Activity: Format the text lines of all the items below as a JSON list of strings, with one string for each line and no blank lines. Leave the pictures out of the answer.

Items from a data source:
-- Opening Marker --
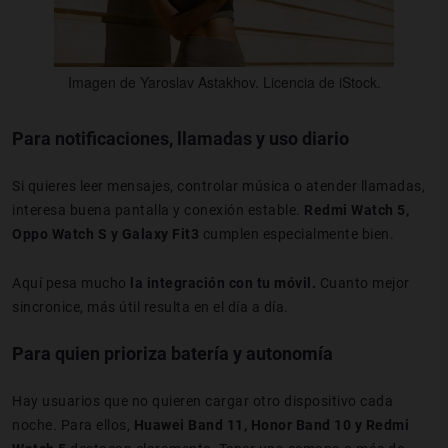
Imagen de Yaroslav Astakhov. Licencia de iStock.
Para notificaciones, llamadas y uso diario
Si quieres leer mensajes, controlar música o atender llamadas,
interesa buena pantalla y conexión estable.
Redmi Watch 5,
Oppo Watch S y Galaxy Fit3
cumplen especialmente bien.
Aquí pesa mucho
la integración con tu móvil.
Cuanto mejor
sincronice, más útil resulta en el día a día.
Para quien prioriza batería y autonomía
Hay usuarios que no quieren cargar otro dispositivo cada
noche. Para ellos,
Huawei Band 11, Honor Band 10 y Redmi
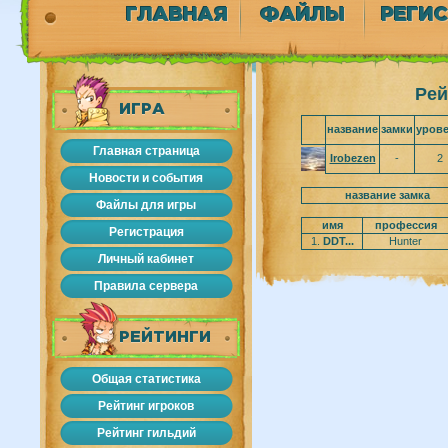
ГЛАВНАЯ
ФАЙЛЫ
РЕГИ
Рей
ИГРА
название
замки
уров
Главная страница
Irobezen
-
2
Новости и события
название замка
Файлы для игры
имя
профессия
Регистрация
1.
DDT...
Hunter
Личный кабинет
Правила сервера
РЕЙТИНГИ
Общая статистика
Рейтинг игроков
Рейтинг гильдий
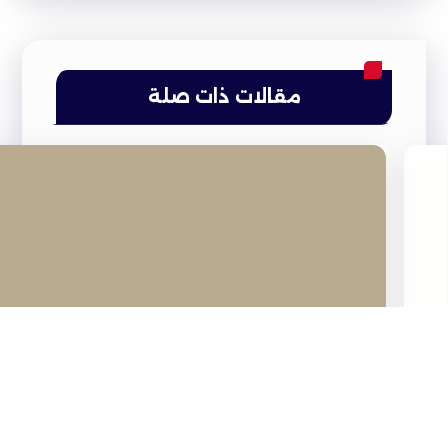
مقالات ذات صلة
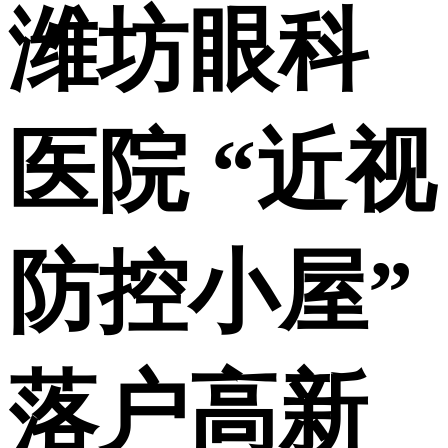
潍坊眼科
医院 “近视
防控小屋”
落户高新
-- Closing Marker --
Answer to the exercise:
[
  "Imagen de Yaroslav Astakhov. Licencia de iStock.",
  "Para notificaciones, llamadas y uso diario",
  "Si quieres leer mensajes, controlar música o atender llamadas,",
  "interesa buena pantalla y conexión estable.",
  "Redmi Watch 5,",
  "Oppo Watch S y Galaxy Fit3",
  "cumplen especialmente bien.",
  "Aquí pesa mucho",
  "la integración con tu móvil.",
  "Cuanto mejor",
  "sincronice, más útil resulta en el día a día.",
  "Para quien prioriza batería y autonomía",
  "Hay usuarios que no quieren cargar otro dispositivo cada",
  "noche. Para ellos,",
  "Huawei Band 11, Honor Band 10 y Redmi",
  "ГЛАВНАЯ",
  "ФАЙЛЫ",
  "РЕГИ",
  "Рей",
  "ИГРА",
  "название",
  "замки",
  "уров",
  "Главная страница",
  "Irobezen",
  "-",
  "2",
  "Новости и события",
  "название замка",
  "Файлы для игры",
  "имя",
  "профессия",
  "Регистрация",
  "1.",
  "DDT...",
  "Hunter",
  "Личный кабинет",
  "Правила сервера",
  "РЕЙТИНГИ",
  "Общая статистика",
  "Рейтинг игроков",
  "Рейтинг гильдий",
  "مقالات ذات صلة",
  "潍坊眼科",
  "医院 “近视",
  "防控小屋”",
  "落户高新"
]